We suspect that the error is thrown when the moses backend tries execute an API request to the device’s docker instance, in particular a docker version request. We tried logging into the device through ssh and executing an API version request to the default docker API port 2375 from the command line and the request was successful.

curl -X GET http://127.0.0.1:2375/version

Response

{"Platform":{"Name":""},"Components":[{"Name":"Engine","Version":"19.03.14-ce","Details":{"ApiVersion":"1.40","Arch":"arm","BuildTime":"1970-01-01T00:00:00.000000000+00:00","Experimental":"false","GitCommit":"5eb3275d4006e4093807c35b4f7776ecd73b13a7","GoVersion":"go1.14.15","KernelVersion":"5.4.154-5.5.0+git.73d0438130d3","MinAPIVersion":"1.12","Os":"linux"}},{"Name":"containerd","Version":"v1.2.14-3-g3b3e9d5f6.m","Details":{"GitCommit":"3b3e9d5f62a114153829f9fbe2781d27b0a2ddac.m"}},{"Name":"runc","Version":"1.0.0-rc8","Details":{"GitCommit":"425e105d5a03fabd737a126ad93d62a9eeede87f-dirty"}},{"Name":"docker-init","Version":"0.18.0","Details":{"GitCommit":"fec3683-dirty"}}],"Version":"19.03.14-ce","ApiVersion":"1.40","MinAPIVersion":"1.12","GitCommit":"5eb3275d4006e4093807c35b4f7776ecd73b13a7","GoVersion":"go1.14.15","Os":"linux","Arch":"arm","KernelVersion":"5.4.154-5.5.0+git.73d0438130d3","BuildTime":"1970-01-01T00:00:00.000000000+00:00"}

Any help or suggestions would be greatly appreciated.

Colibri iMX6DL 512MB V1.1A
Colibri Evaluation Board V3
TorizonCore Upstream 5.5.0+build.11 (dunfell)

jeremias.tx · April 11, 2022, 9:29pm

Greetings @mmarcos.sensor,

First of all are you running our VSCode extension on Windows or Linux?

As for the issue itself, well it definitely looks like some kind of firewall or network restriction that’s blocking the API calls being made by the extension backend.

At least it doesn’t seem to be an inherent issue with the extension itself since i can’t seem to reproduce this.
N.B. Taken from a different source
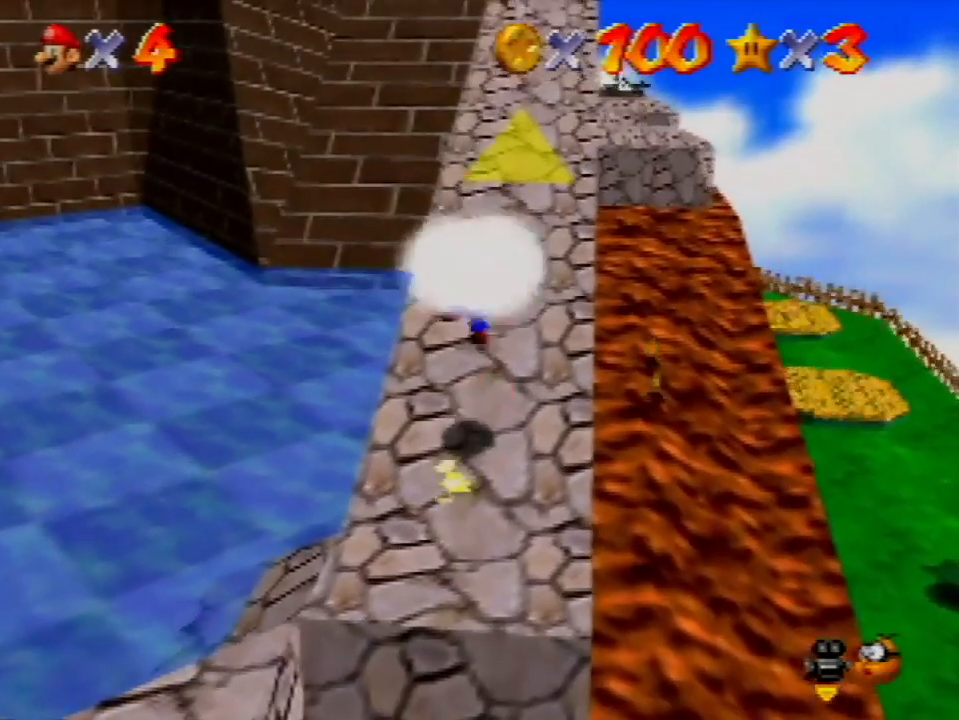
{"buttons": [], "left_stick": "center", "events": [[300, "left_stick", "center"]]}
Are you sure there isn’t anything on your network that could be causing this?

Also does the extension fail in any other way or is it only when it tries to reach out to the device like this?

Best Regards,
Jeremias

mmarcos.sensor · April 12, 2022, 11:04am

Jeremias,

Thank you for responding.

We are running both VSCode and Visual Studio on Windows.

We can’t see how the firewall would be blocking the API calls between the development machine and the device. Only outgoing traffic gets blocked, we never had internal traffic being blocked before. The device and the PC are connect to the same network switch. We are going to test connecting both PC and device on a isolated router and see if that fixes the issue, although that can’t be a long term solution.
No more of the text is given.